The Jiggernaut was a project I recently completed for local design think-tank Mixed Media Engineering. They first came to my attention when I read a story about the 2011 Red Bull Creation Contest, or “buildathon”, or whatever it’s called. They competed as “1.2 Jigawatts”, and built this thing:
It’s sort of a big hamster wheel that receives text messages and prints them out on the pavement while somebody is walking inside it. It stole the show and won first prize. Needless to say, when I found out these guys were from Minneapolis I had to look them up, congratulate them on their win.
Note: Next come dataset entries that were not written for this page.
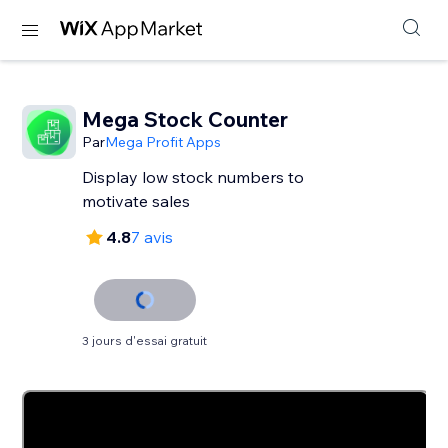
Mega Stock Counter
Par
Mega Profit Apps
Display low stock numbers to
motivate sales
4.8
7 avis
3 jours d'essai gratuit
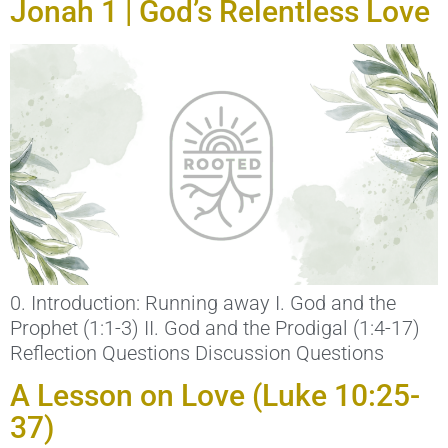
Jonah 1 | God’s Relentless Love
0. Introduction: Running away I. God and the
Prophet (1:1-3) II. God and the Prodigal (1:4-17)
Reflection Questions Discussion Questions
A Lesson on Love (Luke 10:25-
37)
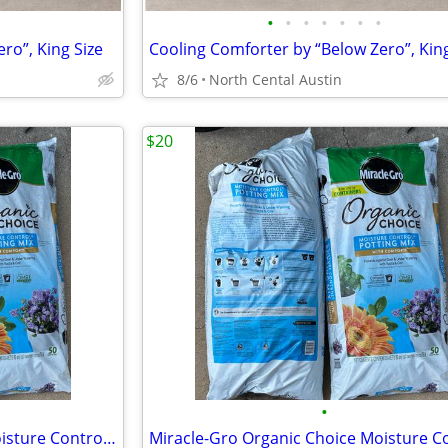
•
•
•
•
•
•
•
ro”, King Size
Cooling Comforter by “Below Zero”, King
8/6
North Cental Austin
$20
•
Miracle-Gro Organic Choice Moisture Control Potting Mix with Compost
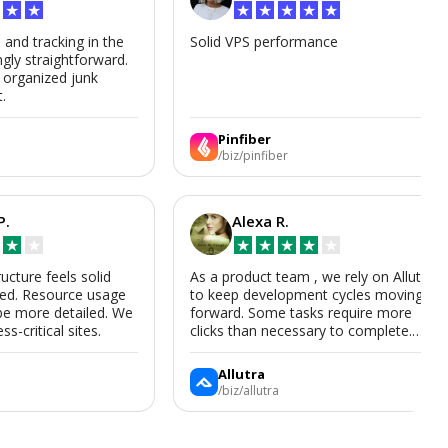
★
★
★
★
★
★
★
s and tracking in the
Solid VPS performance
ngly straightforward.
, organized junk
t.
Pinfiber
/biz/pinfiber
P.
Alexa R.
★
★
★
★
★
★
★
ructure feels solid
As a product team , we rely on Allutra
zed. Resource usage
to keep development cycles moving
be more detailed. We
forward. Some tasks require more
ss-critical sites.
clicks than necessary to complete.
Allutra is useful enough that we’ll
keep using it, though we hope the UI
Allutra
improves.
/biz/allutra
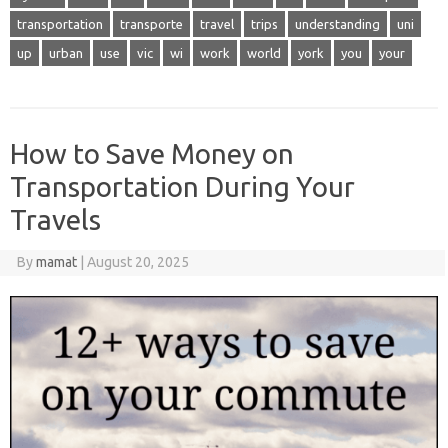
transportation
transporte
travel
trips
understanding
uni
up
urban
use
vic
wi
work
world
york
you
your
How to Save Money on
Transportation During Your
Travels
By
mamat
|
August 20, 2025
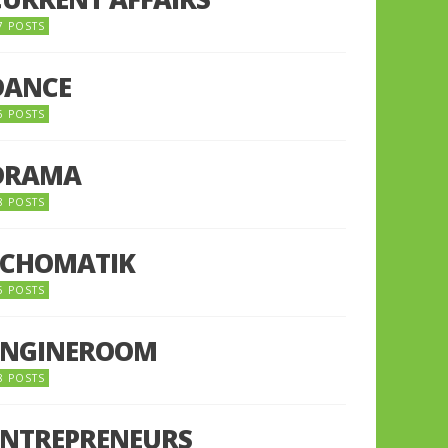
7 POSTS
DANCE
6 POSTS
DRAMA
8 POSTS
ECHOMATIK
5 POSTS
ENGINEROOM
8 POSTS
ENTREPRENEURS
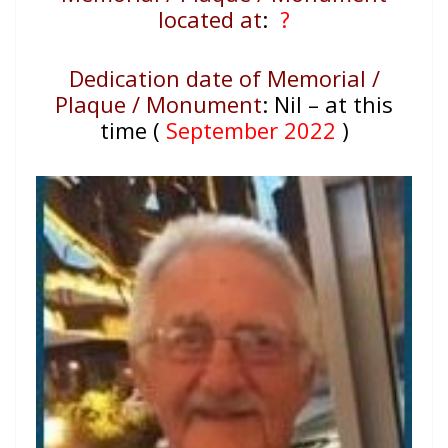
located at
:
?
Dedication date of Memorial /
Plaque / Monument
:
Nil – at this
time (
September 2022
)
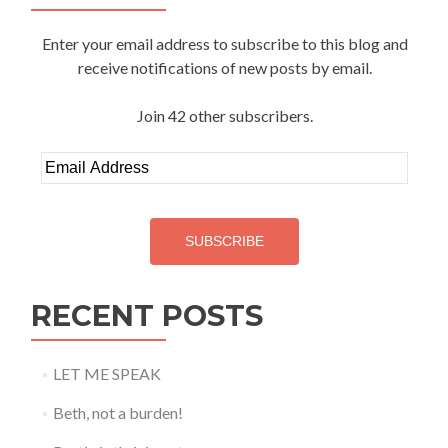
Enter your email address to subscribe to this blog and
receive notifications of new posts by email.
Join 42 other subscribers.
Email
Address
SUBSCRIBE
RECENT POSTS
LET ME SPEAK
Beth, not a burden!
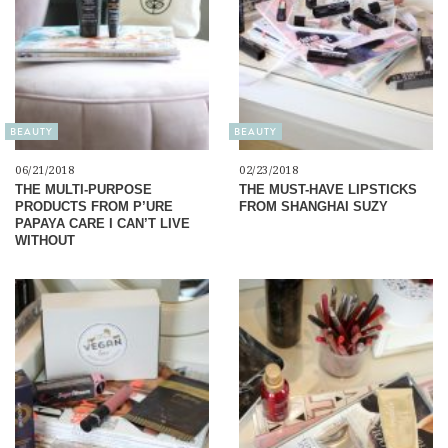
BEAUTY
BEAUTY
06/21/2018
02/23/2018
THE MULTI-PURPOSE
THE MUST-HAVE LIPSTICKS
PRODUCTS FROM P’URE
FROM SHANGHAI SUZY
PAPAYA CARE I CAN’T LIVE
WITHOUT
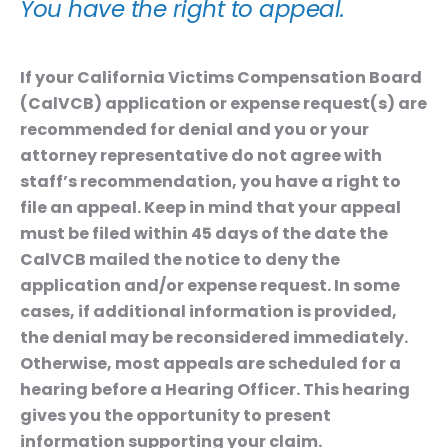
You have the right to appeal.
If your California Victims Compensation Board
(CalVCB) application or expense request(s) are
recommended for denial and you or your
attorney representative do not agree with
staff’s recommendation, you have a right to
file an appeal. Keep in mind that your appeal
must be filed
within 45 days
of the date the
CalVCB mailed the notice to deny the
application and/or expense request. In some
cases, if additional information is provided,
the denial may be reconsidered immediately.
Otherwise, most appeals are scheduled for a
hearing before a Hearing Officer. This hearing
gives you the opportunity to present
information supporting your claim.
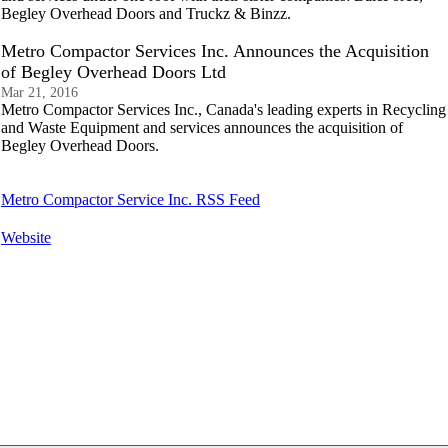
Begley Overhead Doors and Truckz & Binzz.
Metro Compactor Services Inc. Announces the Acquisition
of Begley Overhead Doors Ltd
Mar 21, 2016
Metro Compactor Services Inc., Canada's leading experts in Recycling
and Waste Equipment and services announces the acquisition of
Begley Overhead Doors.
Metro Compactor Service Inc. RSS Feed
Website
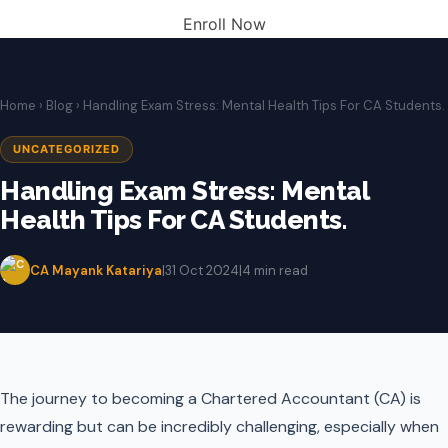
Enroll Now
Home
›
Blog
› Handling Exam Stress: Mental Health Tips For CA Students.
UNCATEGORIZED
Handling Exam Stress: Mental
Health Tips For CA Students.
CA Mayank Katariya
|
31 Oct 2024
|
4 min read
The journey to becoming a Chartered Accountant (CA) is
rewarding but can be incredibly challenging, especially when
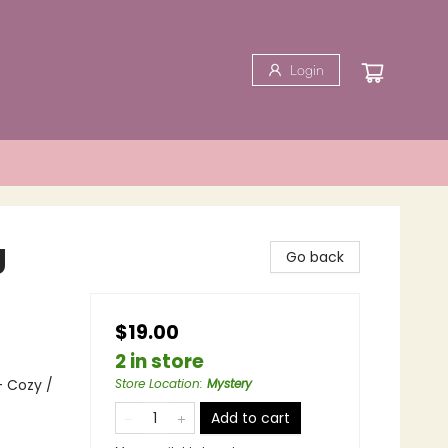
Login
g
Go back
$19.00
2 in store
- Cozy /
Store Location
:
Mystery
Add to cart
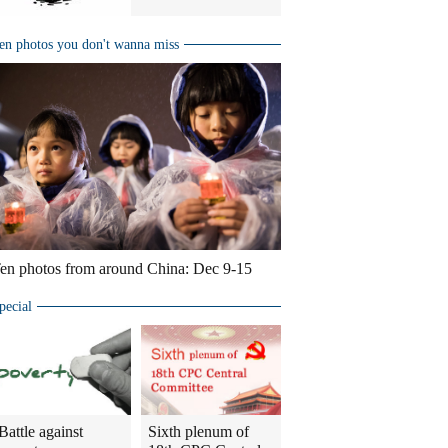
en photos you don't wanna miss
en photos from around China: Dec 9-15
pecial
Battle against
Sixth plenum of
Then last spring I noticed they had an interesting Kickstarter project going called the Jiggernaut, a bicycle frame building tool which looks like this:
They needed 100 sets of parts, so I ordered up a unit of “door grade” 3/4″ MDF. Door grade is a premium quality MDF which is stronger, cuts cleaner, and causes less wear on the tools used to cut it. A unit is a big stack (in this case 35 sheets) which looks like this:
Since Each Jiggernaut requires 26 parts, those sheets of MDF quickly turned into a lot of pieces:
And a lot of dust and chips. The six bags in the above photo represent 2 days of cutting. It’s great to have a serious industrial grade dust collector!
The tall guy on the right with “torit & day” in white letters is my hero on jobs like this.
This was a fun job. It’s great to think about all those folks who contributed to the project on Kickstarter brazing up their own custom bike frames!